= Prosecution history estoppel =

Legal doctrine

Prosecution history estoppel, also known as file-wrapper estoppel, is a term used to indicate that a person who has filed a patent application, and then makes narrowing amendments to the application to accommodate the patent law, may be precluded from invoking the doctrine of equivalents to broaden the scope of their claims to cover subject matter ceded by the amendments. Although primarily a U.S. term, questions of whether, or the extent to which the prosecution history should be relevant for determining the extent of protection of a patent also arise outside the U.S.

== Canada ==

On December 13, 2018, new section 53.1 of the Patent Act makes prosecution history evidence admissible before the Court for the purposes of claim construction.

Patents in Canada are subject to a purposive construction, which relies on reading both the claims and the specifications to determine the scope of a patent, and extrinsic evidence is not permitted. Therefore, the Canadian courts emphatically reject what they refer to as "file wrapper estoppel". No distinction is drawn between cases involving allegations of literal infringement and those involving substantive infringement, which means that the negotiations that have taken place between the patentee and the Patent Office cannot be used in order to establish a particular equivalent. Similarly, a patentee is barred from using any previous negotiations with the Patent Office in order to determine the scope of the claims of the patent (i.e. the negotiations cannot be used by the patentee or against the patentee in determining the scope of the claims within the patent).

This is one of the significant differences that exist between Canadian and US patent jurisprudence, which leads some legal commentators to state that Canada is more friendly for rights holders in pursuing patent claims.

==Germany==
The German Federal Court of Justice ruled in 2002 that "issues derived from prosecution history cannot be taken into account in the assessment of the scope of protection of a patent, even with regard to the requirement of legal certainty". More than a decade later, the Federal Court of Justice ruled on 14 June 2016 that statements made during prosecution may indicate how the skilled person construes a patent. At the same time, the Federal Court of Justice set forth that such indications must not readily be relied on as the sole basis of claim construction.

==Ireland==
The Irish Supreme Court has ruled that "evidence from the file which reflects the views of the patentee as to the construction of the claims is inadmissible".

==Netherlands==
The Dutch Supreme Court has effectively come to the opposite conclusion to most other countries in Europe. The Dutch Supreme Court has stated that where "a third party invokes the examination file in the course of confirming the interpretation defended by him of a patent, it cannot be seen that that requirement [the reasonable doubt threshold] would force any restriction on involving public data from the examination file with the interpretation of the patent".

==United Kingdom==
The UK courts have ruled that use of the examination file in aiding construction of a patent should be discouraged except where that file includes "objective information about and commentary on experiments".

== United States ==

The defining case on prosecution estoppel in the United States is Festo Corp. v. Shoketsu Kinzoku Kogyo Kabushiki Co.

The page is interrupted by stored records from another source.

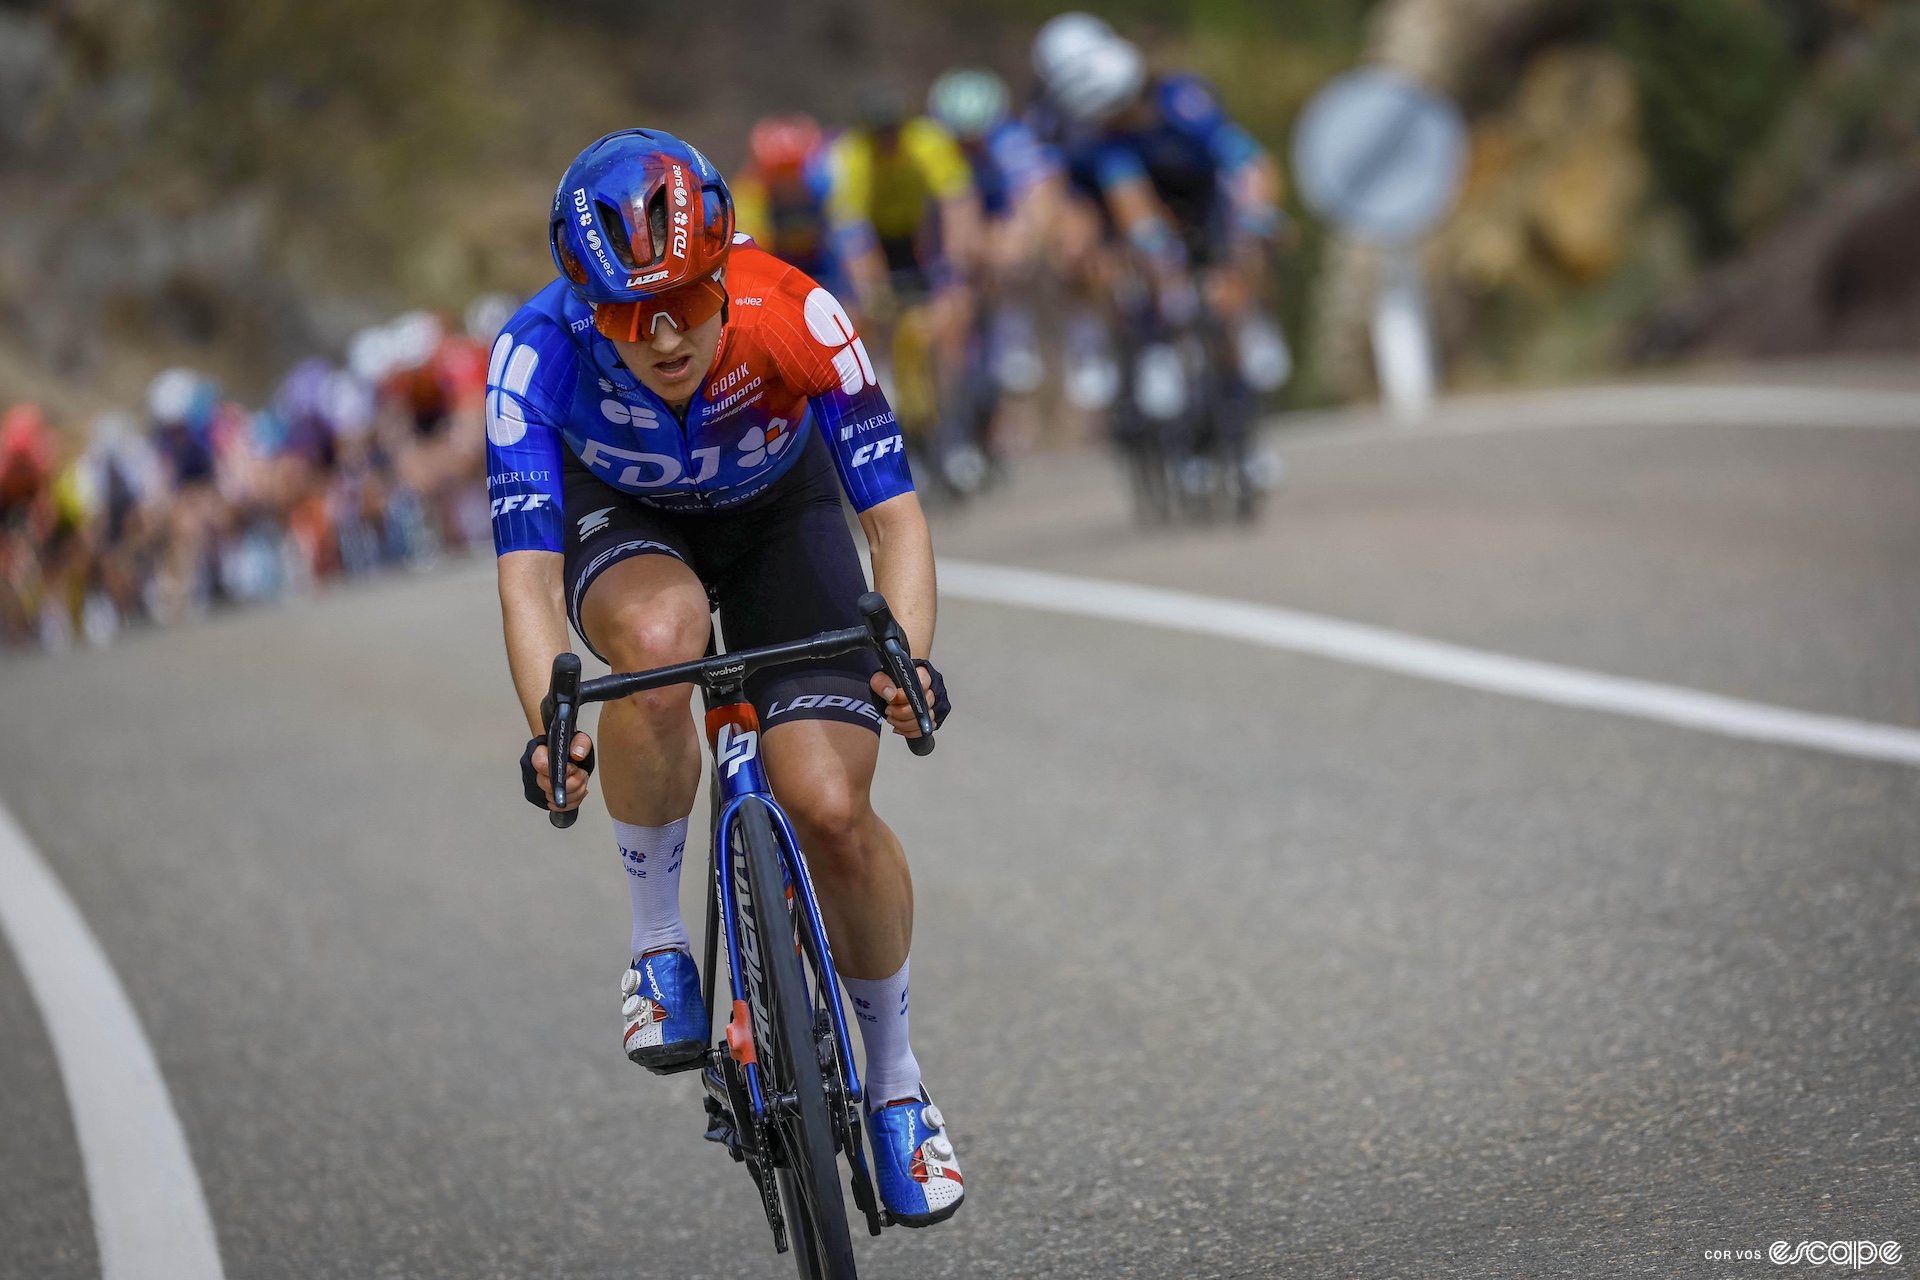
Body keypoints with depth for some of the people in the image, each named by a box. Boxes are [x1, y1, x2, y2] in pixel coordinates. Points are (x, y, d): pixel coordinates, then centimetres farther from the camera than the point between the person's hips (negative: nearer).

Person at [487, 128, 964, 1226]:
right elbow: (528, 567, -37)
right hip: (622, 520, 0)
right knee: (658, 640, -37)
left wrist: (910, 660, -51)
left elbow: (894, 512, -33)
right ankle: (660, 943, -13)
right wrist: (547, 727, -53)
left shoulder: (796, 321, -35)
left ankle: (896, 1076, 11)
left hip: (776, 517, 0)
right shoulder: (537, 356, -34)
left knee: (833, 809, -15)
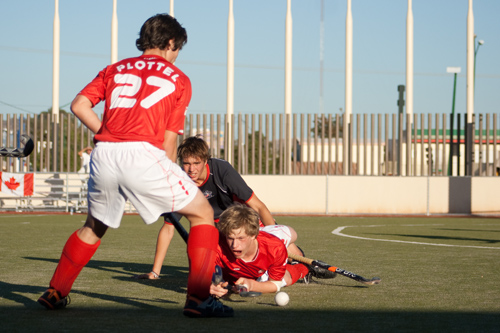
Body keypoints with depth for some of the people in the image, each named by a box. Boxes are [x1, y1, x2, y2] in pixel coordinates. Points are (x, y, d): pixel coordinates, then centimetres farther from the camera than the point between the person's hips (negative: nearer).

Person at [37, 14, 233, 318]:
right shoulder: (178, 79, 15)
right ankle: (199, 298, -2)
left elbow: (79, 105, 11)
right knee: (203, 214, 8)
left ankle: (55, 293, 32)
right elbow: (169, 141, 11)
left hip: (104, 154, 5)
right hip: (143, 153, -5)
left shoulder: (115, 69, 24)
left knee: (94, 226, 29)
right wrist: (169, 187, 21)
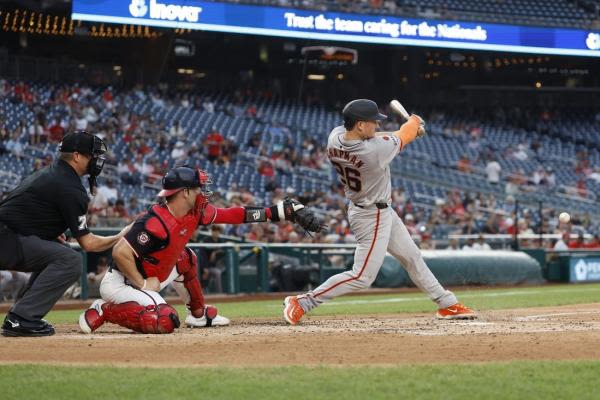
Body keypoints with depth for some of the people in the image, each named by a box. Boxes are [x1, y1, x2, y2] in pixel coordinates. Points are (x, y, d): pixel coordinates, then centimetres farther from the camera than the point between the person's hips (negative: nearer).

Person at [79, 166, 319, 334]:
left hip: (148, 279, 10)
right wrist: (142, 284, -24)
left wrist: (281, 212, 0)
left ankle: (199, 314, 32)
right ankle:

=== Festo Corp. v. Shoketsu Kinzoku Kogyo Kabushiki Co. ===

==== Court of Appeals holding ====
In November 2000, the Court of Appeals for the Federal Circuit set a complete bar rule. This complete bar rule completely prohibited a patent owner from asserting the doctrine of equivalents for certain elements of her claim in instances where, during her patent prosecution she files:
1. an amendment that narrows the scope of a claim for any reason related to the statutory requirements for a patent will give rise to a complete bar with respect to the amended claim element;
2. a "voluntary" claim amendment that narrows the scope of the claim for a reason related to the statutory requirements for a patent will give rise to prosecution history estoppel as to the amended claim element; and
3. an amendment and fails to explain the reasons for the amendment during prosecution of her patent.

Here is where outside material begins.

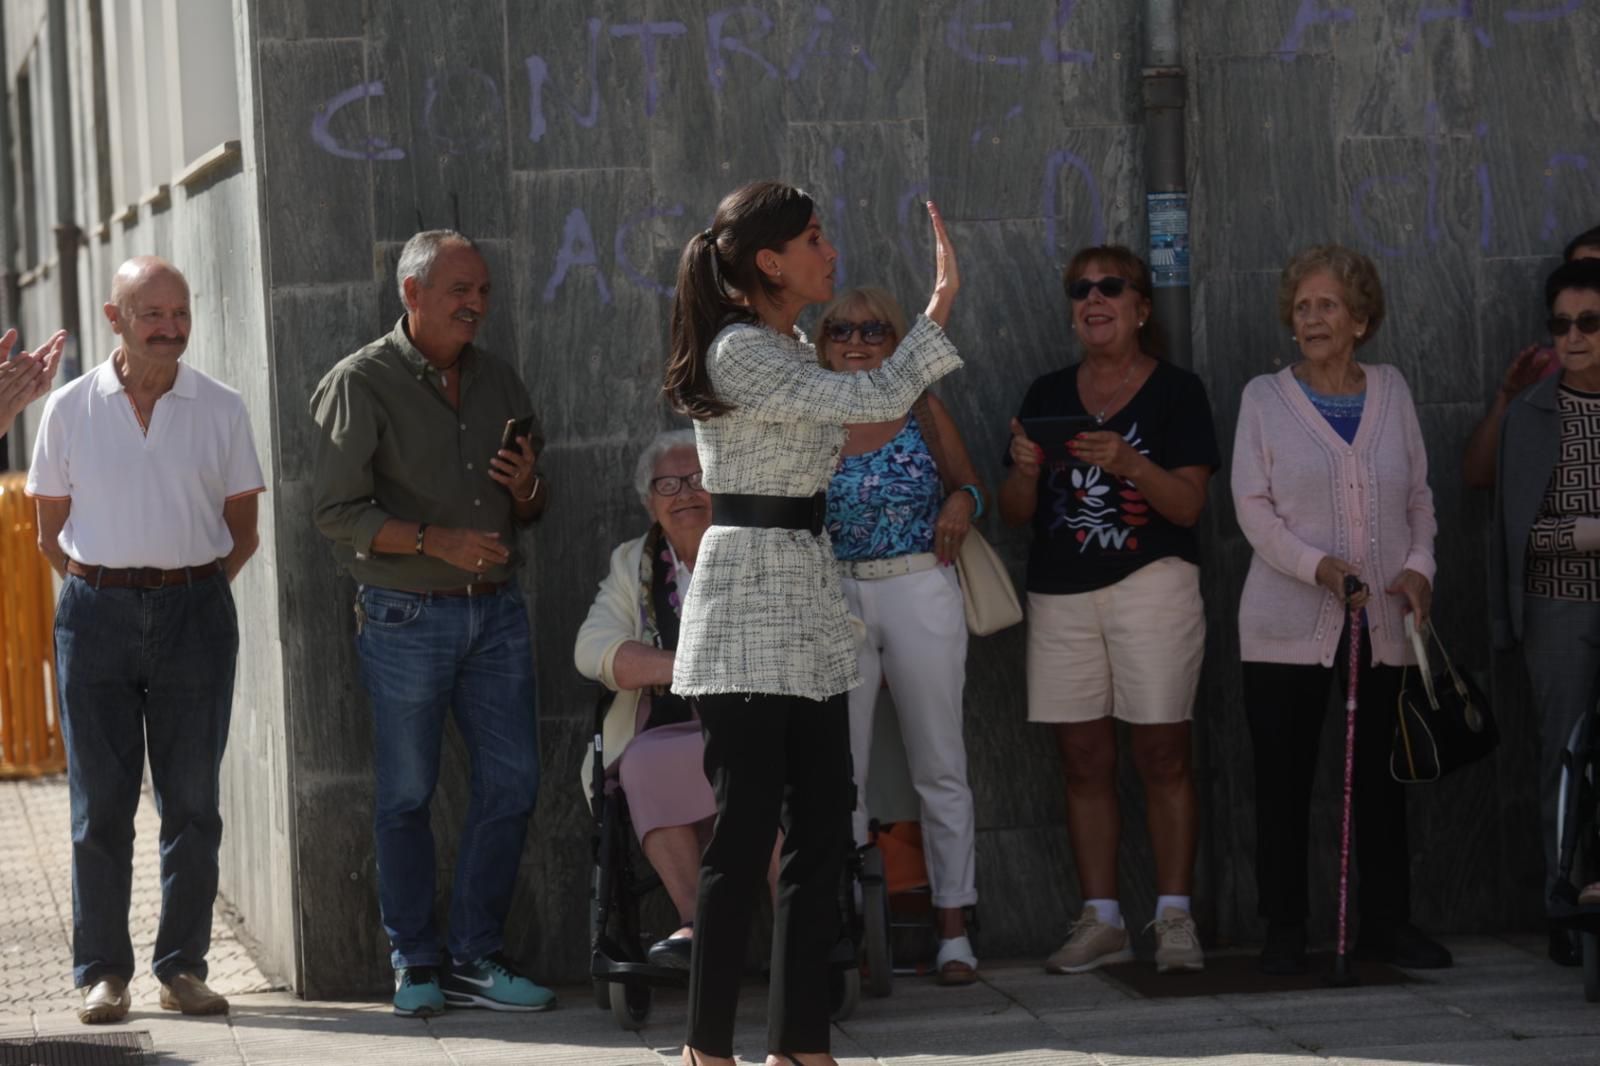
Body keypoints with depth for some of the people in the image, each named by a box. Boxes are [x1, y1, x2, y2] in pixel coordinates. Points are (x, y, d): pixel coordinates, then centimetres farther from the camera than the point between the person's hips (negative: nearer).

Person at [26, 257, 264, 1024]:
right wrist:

==== Supreme Court reversal====
The United States Supreme Court in their opinion Festo Corp. v. Shoketsu Kinzoku Kogyo Kabushiki Co., 535 U. S. 722 (2002), citing the instruction in Warner-Jenkinson Company, Inc. v. Hilton Davis Chemical Co., finding that "courts must be cautious before adopting changes that disrupt the settled expectations of the inventing community", overturned the complete bar issued by the Federal Circuit. It also acknowledged that while any narrowing amendment made for a reason related to patentability could give rise to prosecution history estoppel, inventors who amended their claims under the previous case law had no reason to believe that they were conceding all equivalents of amended elements when responding to a rejection. Had they known, the Court stated, they might have appealed the rejection.

With this policy in mind, the Court stated that it preferred a presumptive bar approach to the doctrine of equivalents. This presumptive bar approach holds that where claims are amended, "the inventor is deemed to concede that the patent does not extend as far as the original claim" and the patentee has the burden of showing that the amendment does not surrender the particular equivalent. To succeed, then, the patentee must establish that:
1. the equivalent was unforeseeable at the time the claim was drafted;
2. the amendment did not surrender the particular equivalent in question; or
3. there was some reason why the patentee could not have recited the equivalent in the claim.